Vicente – Quando você começou na música, quais foram as suas maiores influências, que te inspiraram a ser um músico profissional?

 

Marco: No começo a maior influência foi Tiamat com seu álbum marcante, “Wildhoney”. Ele me surpreendeu totalmente e desde aquele momento eu também queria fazer um metal que fosse muito agradável e emocional. Mas é claro que hoje há varias influências diferentes- uma gama ampla, disseminação de bandas de metal como Judas Priest, Iron Maiden, Pantera, Nightwish, Blind Guardian, Emperor e muitos mais.
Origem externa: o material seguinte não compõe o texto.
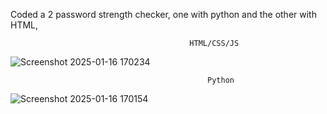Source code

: Coded a 2 password strength checker, one with python and the other with HTML, 

                                            HTML/CSS/JS
                                      
![Screenshot 2025-01-16 170234](https://github.com/user-attachments/assets/323c69fc-df5b-4659-8bf3-0670ec453048)

                                                Python
![Screenshot 2025-01-16 170154](https://github.com/user-attachments/assets/c6705bfc-e268-4601-86ec-06719dcaebc0)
Todos eles são o background que temos, além de trilhas sonoras de filmes de cinema, que são uma grande fonte de inspiração para a música do Xandria.

 

 

Vicente – Finalmente, por favor, deixe uma mensagem para todos os brasileiros que curtem ou queiram conhecer mais sobre a música do Xandria

 

Marco: Estamos realmente ansiosos pela nossa próxima visita ao seu belo país e esperamos que todos vocês venham aos nossos shows!

Neste meio tempo confiram nosso novo álbum “Sacrificium” – esperamos que gostem!